Count the lines below containing "center". Number only.

==== DATA PROVIDED

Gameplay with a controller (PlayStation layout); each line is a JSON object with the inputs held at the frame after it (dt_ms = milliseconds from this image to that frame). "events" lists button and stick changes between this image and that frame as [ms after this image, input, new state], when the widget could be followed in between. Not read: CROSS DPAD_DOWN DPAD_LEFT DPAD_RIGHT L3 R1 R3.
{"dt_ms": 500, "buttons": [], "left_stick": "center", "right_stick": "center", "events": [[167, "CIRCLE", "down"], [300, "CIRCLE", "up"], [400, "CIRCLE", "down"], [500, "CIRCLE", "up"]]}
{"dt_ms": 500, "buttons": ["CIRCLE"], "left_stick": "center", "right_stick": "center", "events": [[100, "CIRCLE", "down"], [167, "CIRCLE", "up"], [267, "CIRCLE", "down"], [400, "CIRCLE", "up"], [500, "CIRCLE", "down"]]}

========
==== DATA PROVIDED

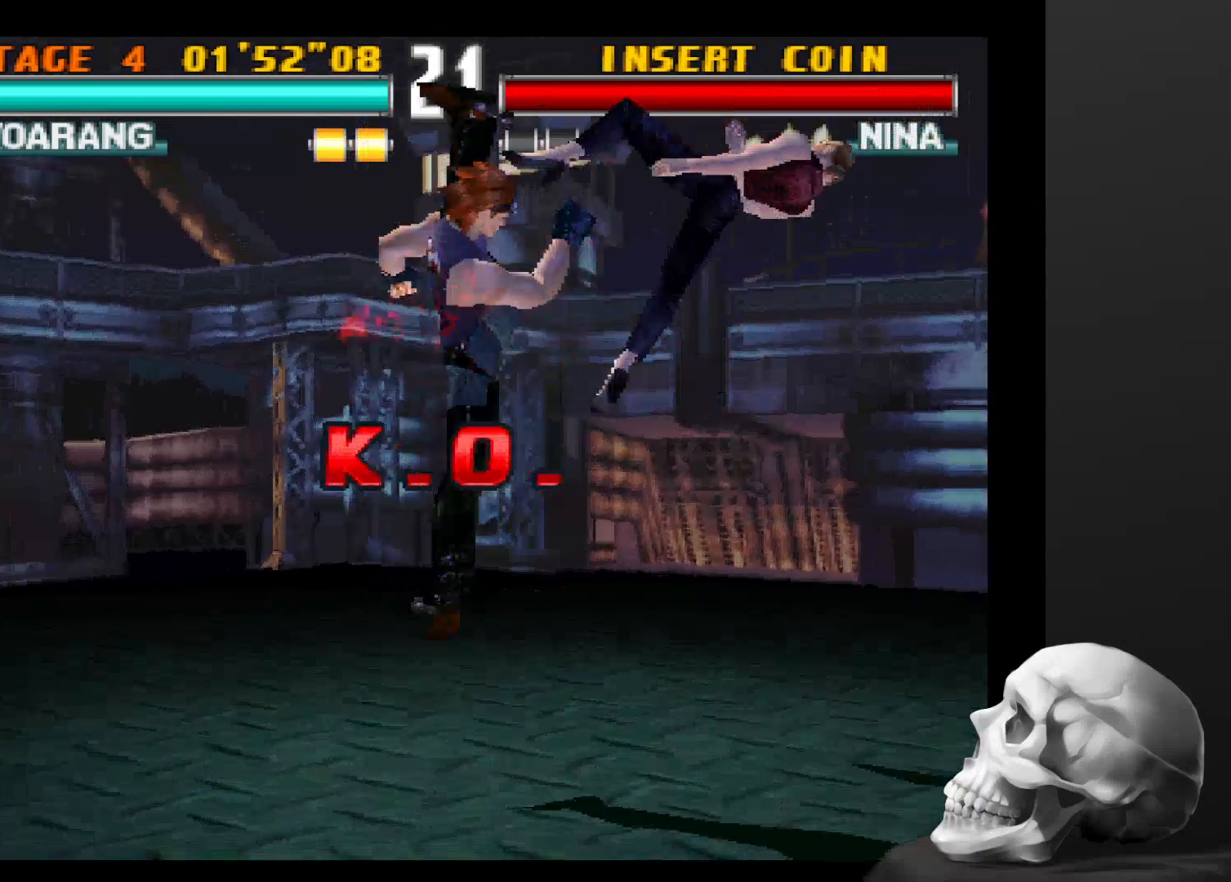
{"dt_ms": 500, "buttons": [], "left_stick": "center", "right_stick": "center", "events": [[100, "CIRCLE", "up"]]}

========

__RESULT OF THIS EXERCISE__.
3